I traveled to China to study statistics at Xiamen University. My classes started at 10 a.m. which left me time to explore in the mornings. Eventually, I would find my way to class, sit through a few lectures and break for lunch on campus with my classmates. The dining halls at Xiamen University used to intimidate me with seemingly endless options. Picture a dining hall with four floors and countless vendors that lined the walls to buy food from on each level! And Xiamen University had multiple dining halls; not all of them were four stories tall but even the smallest left me feeling very awestruck. I had no vocabulary for the foods I saw and thus had to try many foods based off accessibility. I never was a picky eater and will try anything at least twice. To this day I cannot tell you the things I have eaten in China, and there is absolutely nothing wrong with that to me. Food is a part of the immersion experience.

Paper cutting lesson in my Chinese culture class

After another class, I would be free to do homework and explore more.
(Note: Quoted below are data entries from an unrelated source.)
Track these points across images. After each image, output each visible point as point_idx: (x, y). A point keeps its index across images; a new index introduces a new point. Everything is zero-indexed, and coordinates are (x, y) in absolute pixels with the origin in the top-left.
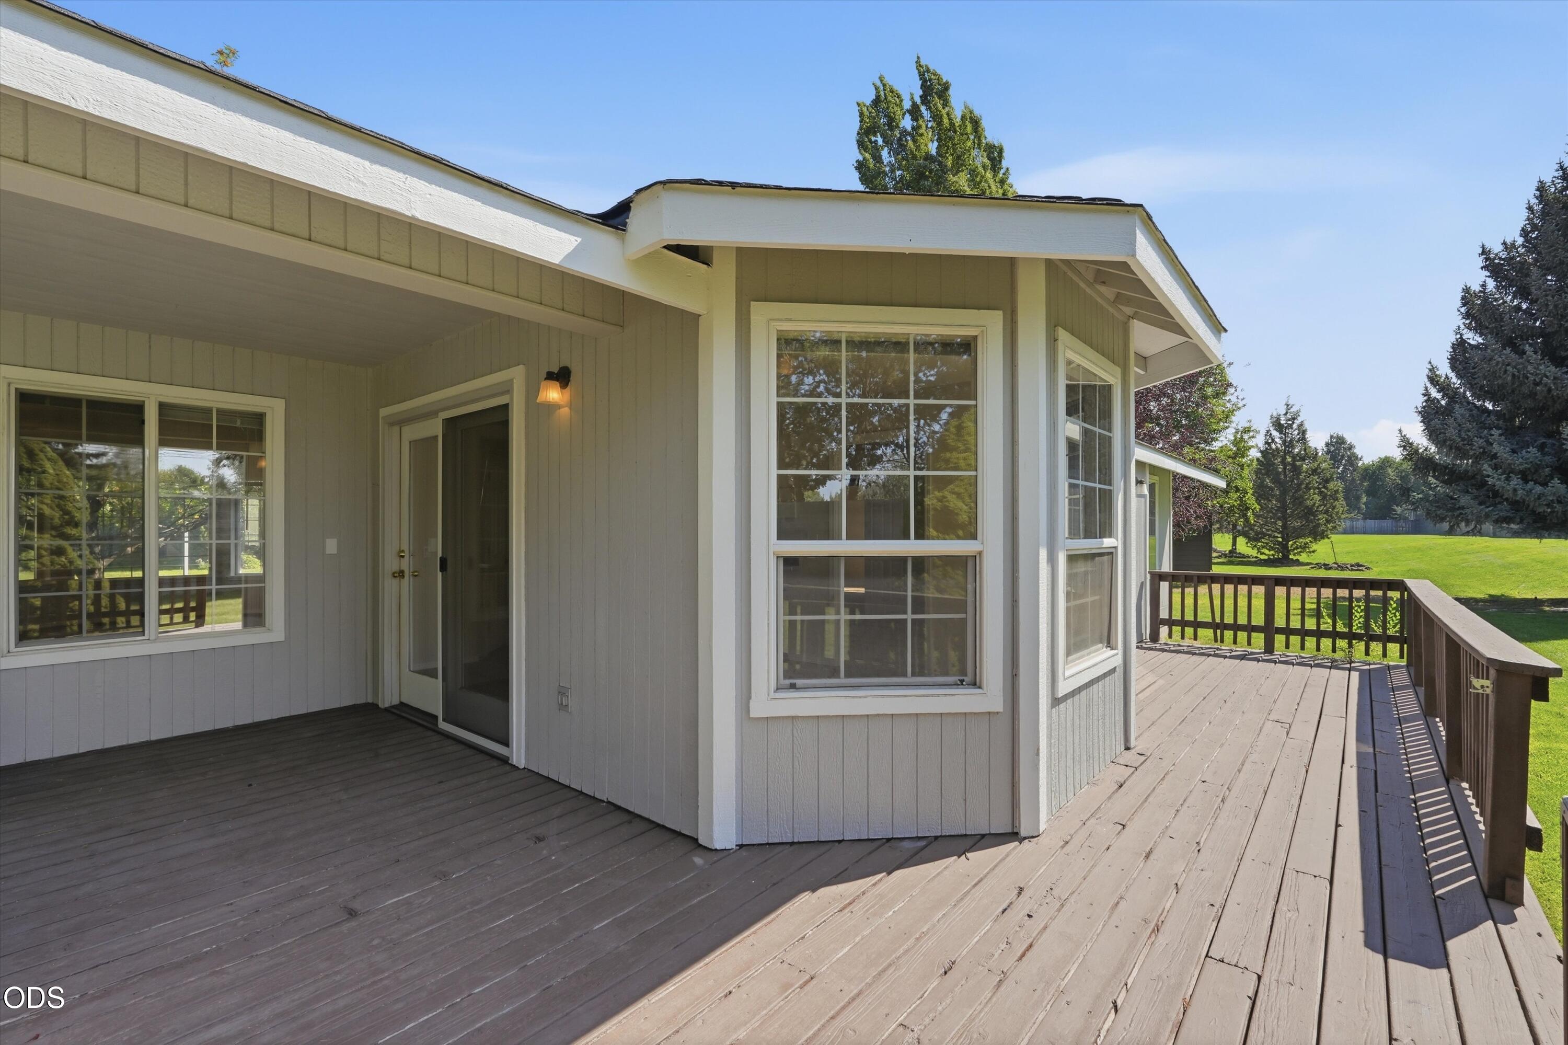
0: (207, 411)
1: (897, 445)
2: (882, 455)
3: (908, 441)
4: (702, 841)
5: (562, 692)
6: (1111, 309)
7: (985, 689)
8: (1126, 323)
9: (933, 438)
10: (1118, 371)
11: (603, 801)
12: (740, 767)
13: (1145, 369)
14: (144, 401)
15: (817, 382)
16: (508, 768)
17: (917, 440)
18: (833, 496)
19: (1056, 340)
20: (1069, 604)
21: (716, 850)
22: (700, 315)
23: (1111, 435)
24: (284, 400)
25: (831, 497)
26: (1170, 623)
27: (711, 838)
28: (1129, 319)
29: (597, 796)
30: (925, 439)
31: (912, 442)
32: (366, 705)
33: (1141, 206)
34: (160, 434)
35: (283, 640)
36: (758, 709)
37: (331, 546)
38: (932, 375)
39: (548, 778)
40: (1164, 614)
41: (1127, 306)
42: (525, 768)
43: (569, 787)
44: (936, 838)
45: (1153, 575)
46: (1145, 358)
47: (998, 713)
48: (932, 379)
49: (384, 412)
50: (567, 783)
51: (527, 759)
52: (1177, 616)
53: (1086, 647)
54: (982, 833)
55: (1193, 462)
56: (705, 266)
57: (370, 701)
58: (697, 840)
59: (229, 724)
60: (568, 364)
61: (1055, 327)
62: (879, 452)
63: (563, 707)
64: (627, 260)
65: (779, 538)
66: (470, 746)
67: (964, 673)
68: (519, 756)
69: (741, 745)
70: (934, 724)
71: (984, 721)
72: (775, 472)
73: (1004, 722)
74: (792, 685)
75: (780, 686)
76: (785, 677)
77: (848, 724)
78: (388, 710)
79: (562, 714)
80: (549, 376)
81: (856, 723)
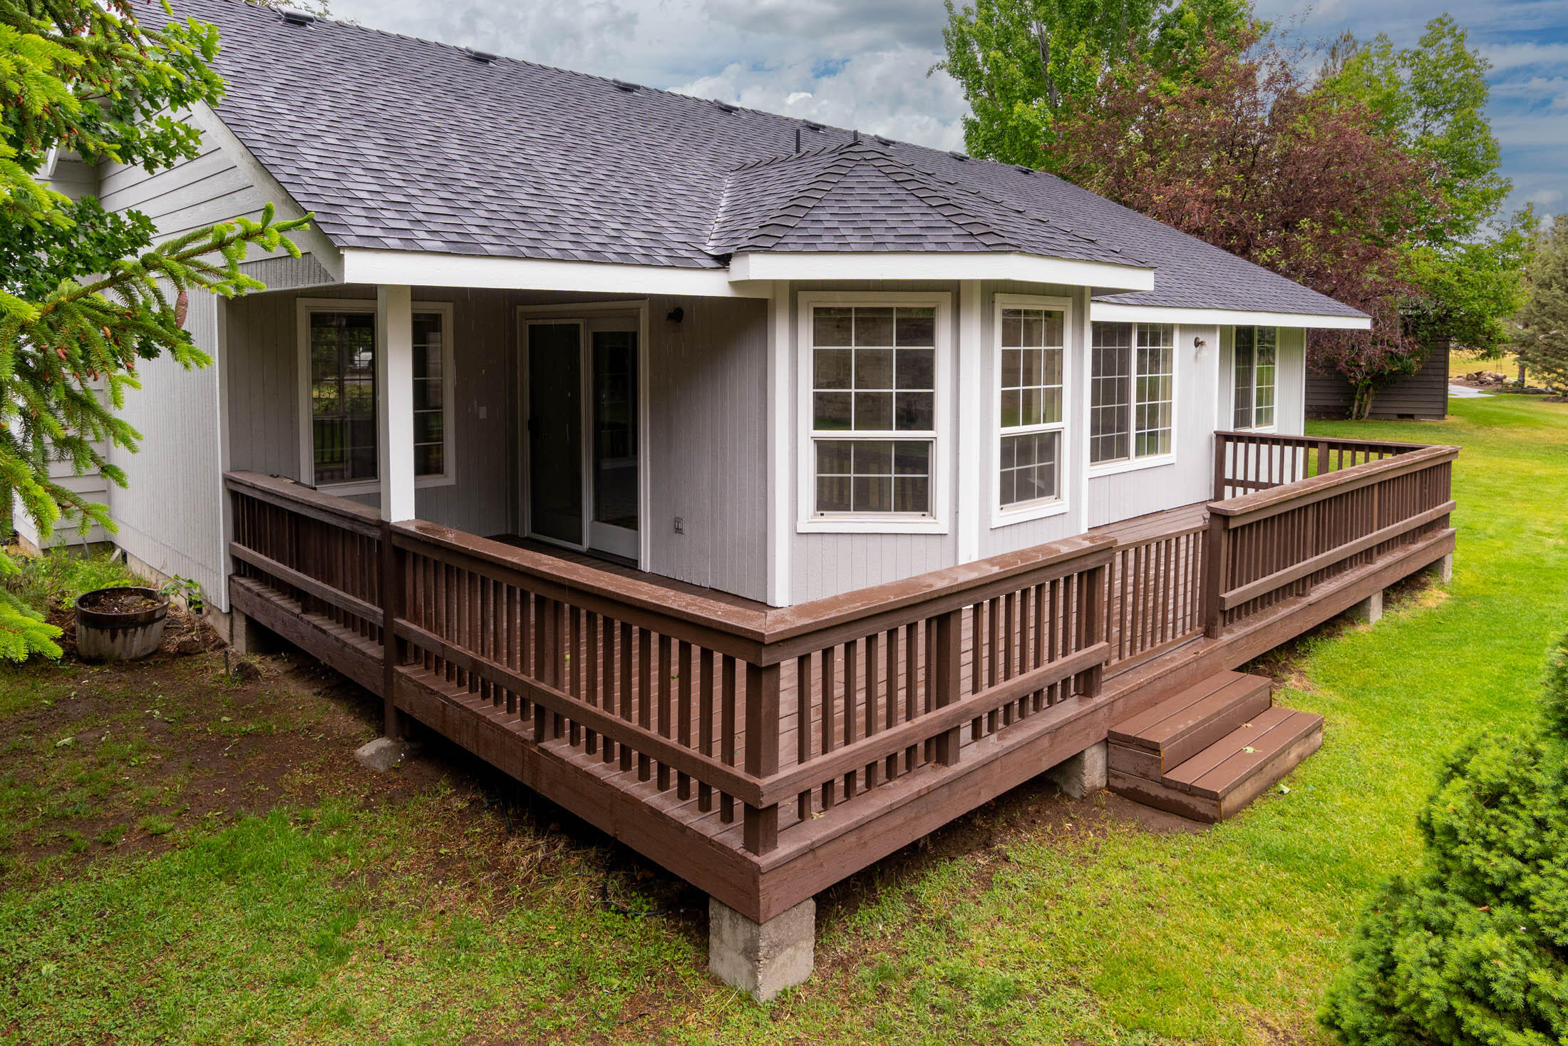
5: (677, 520)
7: (938, 519)
11: (707, 588)
12: (791, 561)
14: (373, 313)
19: (993, 302)
22: (768, 299)
24: (453, 304)
26: (1233, 482)
29: (703, 585)
35: (456, 484)
36: (802, 528)
37: (483, 412)
39: (667, 577)
42: (649, 572)
47: (946, 534)
49: (521, 309)
50: (682, 579)
51: (652, 567)
60: (681, 307)
63: (678, 530)
64: (730, 283)
65: (815, 429)
66: (605, 561)
67: (927, 510)
68: (645, 565)
69: (793, 549)
70: (907, 540)
71: (938, 539)
72: (812, 390)
73: (949, 540)
74: (822, 515)
75: (815, 515)
76: (818, 510)
77: (855, 538)
78: (527, 538)
79: (677, 535)
80: (670, 317)
81: (859, 537)
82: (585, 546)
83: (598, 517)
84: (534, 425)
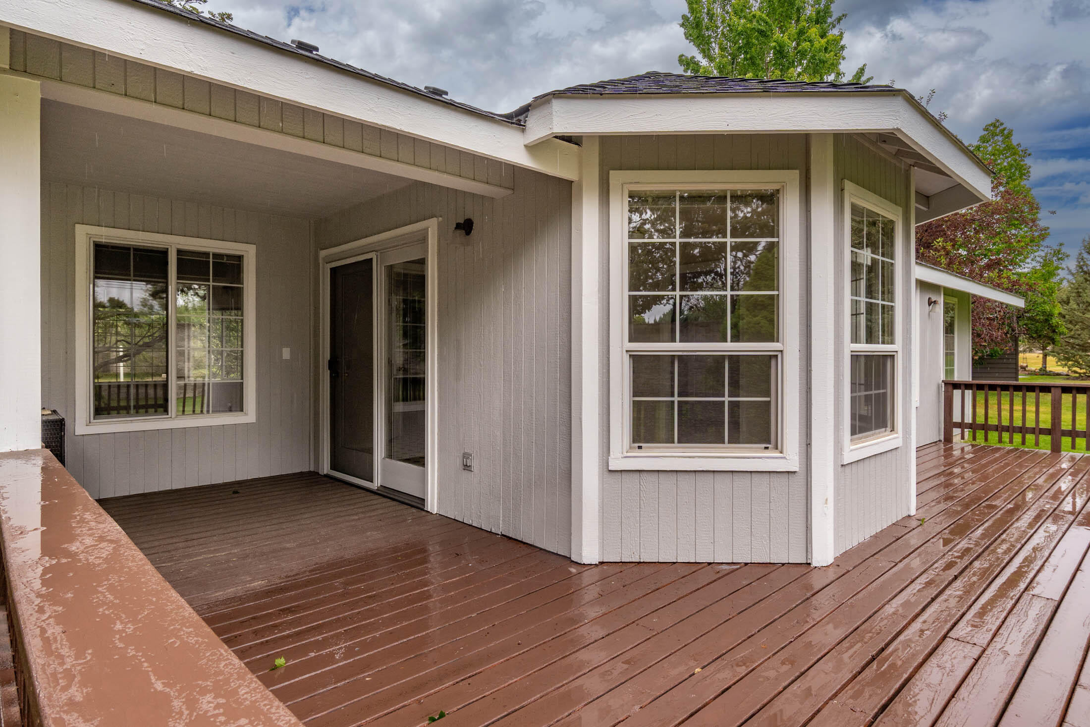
0: (207, 254)
1: (717, 273)
2: (702, 283)
3: (725, 270)
4: (574, 558)
5: (466, 456)
6: (893, 161)
7: (785, 453)
8: (907, 171)
9: (749, 267)
10: (900, 210)
11: (499, 535)
12: (601, 506)
13: (928, 205)
14: (168, 249)
15: (643, 220)
16: (424, 513)
17: (734, 268)
18: (658, 319)
19: (842, 190)
20: (854, 394)
21: (584, 564)
22: (573, 182)
23: (893, 262)
24: (255, 246)
25: (655, 320)
26: (961, 425)
27: (580, 555)
28: (910, 168)
29: (493, 531)
30: (742, 268)
31: (729, 271)
32: (310, 473)
33: (905, 90)
34: (178, 273)
35: (255, 421)
36: (615, 464)
37: (286, 354)
38: (748, 212)
39: (455, 520)
40: (957, 418)
41: (907, 158)
42: (437, 514)
43: (472, 526)
44: (746, 564)
45: (946, 384)
46: (928, 197)
47: (795, 472)
48: (749, 215)
49: (323, 253)
50: (470, 522)
51: (439, 508)
52: (968, 419)
53: (870, 429)
54: (783, 562)
55: (998, 286)
56: (576, 146)
57: (312, 469)
58: (570, 558)
59: (220, 481)
60: (471, 217)
61: (842, 179)
62: (700, 280)
63: (467, 467)
64: (526, 146)
65: (630, 341)
66: (394, 500)
67: (769, 442)
68: (432, 505)
69: (603, 490)
70: (746, 480)
71: (784, 478)
72: (627, 293)
73: (800, 480)
74: (640, 447)
75: (631, 448)
76: (634, 442)
77: (681, 477)
78: (327, 476)
79: (466, 473)
80: (458, 226)
81: (687, 476)
82: (376, 485)
83: (390, 455)
84: (333, 365)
Xiamen University is also known for its botanical gardens and I would walk around campus to view the fauna until dusk with my classmates. Sooner than later someone would get hungry enough to decide where we would go to dinner. There was a phenomenal vegan restaurant on top of a mall down the street from my place that made the best dumplings I’ve ever eaten (that’s always where I always wanted to go beside Pizza Hut…laugh all you want but Pizza Hut in China is uber fancy. They disgrace the Pizza Huts in the U.S.). After dinner, I would return to my room to study and complete my assignments.

Even back home in Charleston, South Carolina I would spend most of my free time roaming about on foot. I felt a connection to the landscape of Xiamen because it was so green and lush like the city of Charleston. I have never been one to watch much television or play sports but If there’s a cool place to see nearby I have probably been there and tried their bubble tea!